Summary: Hunting violence and abuse of domestic animals.

Details: 1) Beginning at 23:10 is a 15-second shot of two dead pheasants hanging in the kitchen, beginning with a graphic close-up. The quick cut to this scene is cued by Mr. Earnshaw admonishing Heathcliff, “I hope you don’t feel pleasure over this” after he has punished Hindley by beating his hand.
2) At 45:15 Heathcliff slaughters a sheep by stabbing a knife into its throat. This is cued by Heathcliff carrying the sheep into a barn. We see the sheep convulsing and blood flowing. 
3) Beginning at 51:25 is a 40-second block of dialogue taking place around a goose plucking.
4) At 59:35 we see a rabbit caught in a snare, followed by a fairly explicit depiction of Heathcliff breaking its neck. The scene concludes at 59:55 with a brace of three rabbits tossed onto a table.
5) At 1:39:55 a small dog is hung by its collar and left to strangle. We don’t see the death, but the dog is in genuine distress. Jump to 1:40:25 to miss all of it. This is repeated with a second dog at 2:01:55, jump to 2:02:17.

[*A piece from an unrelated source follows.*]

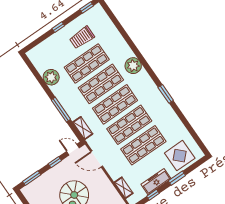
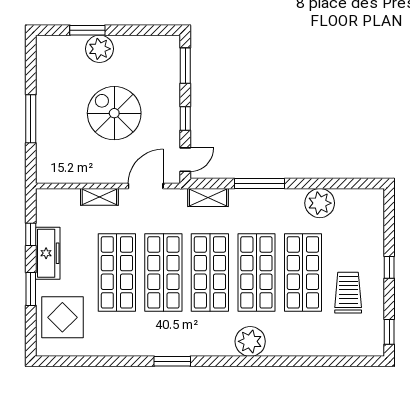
shelving: (124, 188) -> (99, 197), moved

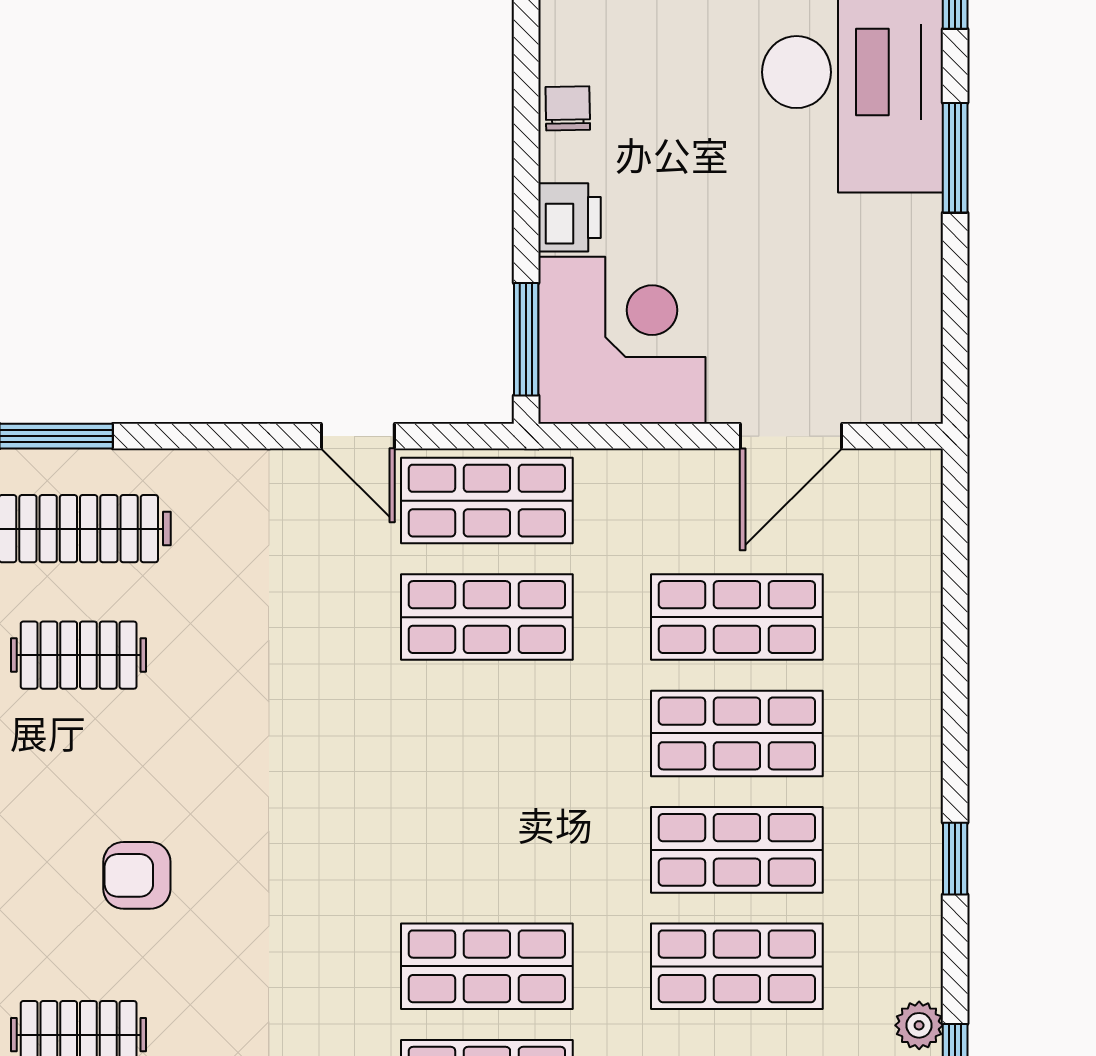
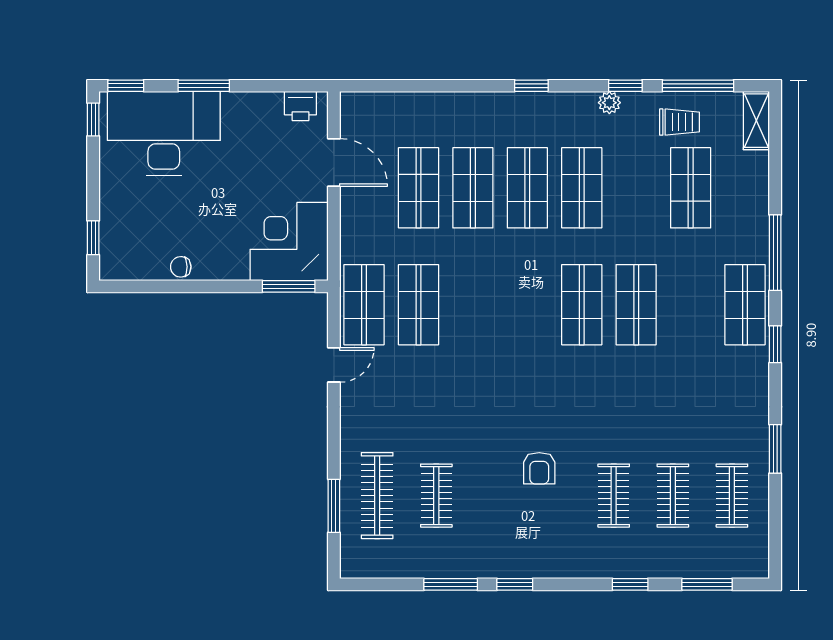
printer: (570, 217) -> (300, 106), moved, turned 180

The sheep slaughter could be skipped by jumping ahead to 45:50. During that skip, Hindley warns Heathcliff that he will be asked to leave if he speaks to Catherine without permission. The dog hanging scenes can be skipped without ruining anything. I think the allusion here is to a symbolic act of clan warfare, that upon defeat you leave nothing for the victorious enemy.

The recurring animal distress in this film is unfortunate. Arnold has made a gorgeous film with one fourth the yacking of a BBC production, but four times the power. Her dramatic portrayal of nature and especially dust particles floating in the sun, explain the characters’ relationships to one another and to the world around them far better than blocks of tinny britchat.

The credits indicate “No animals were harmed as a result of their participation in this production” which seems an intentionally convoluted variation on a common statement.